Given entries Block Start

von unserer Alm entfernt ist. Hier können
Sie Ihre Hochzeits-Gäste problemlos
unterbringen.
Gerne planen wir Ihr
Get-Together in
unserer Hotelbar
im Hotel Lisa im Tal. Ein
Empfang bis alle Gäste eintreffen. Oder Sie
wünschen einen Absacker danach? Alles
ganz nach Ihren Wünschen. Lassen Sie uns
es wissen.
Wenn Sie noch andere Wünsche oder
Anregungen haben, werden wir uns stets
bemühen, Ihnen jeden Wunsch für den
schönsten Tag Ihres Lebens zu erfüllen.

Given entries Block End

## Your instructions
All of the material above needs to be copied exactly.

## Answer box
von unserer Alm entfernt ist. Hier können
Sie Ihre Hochzeits-Gäste problemlos
unterbringen.
Gerne planen wir Ihr
Get-Together in
unserer Hotelbar
im Hotel Lisa im Tal. Ein
Empfang bis alle Gäste eintreffen. Oder Sie
wünschen einen Absacker danach? Alles
ganz nach Ihren Wünschen. Lassen Sie uns
es wissen.
Wenn Sie noch andere Wünsche oder
Anregungen haben, werden wir uns stets
bemühen, Ihnen jeden Wunsch für den
schönsten Tag Ihres Lebens zu erfüllen.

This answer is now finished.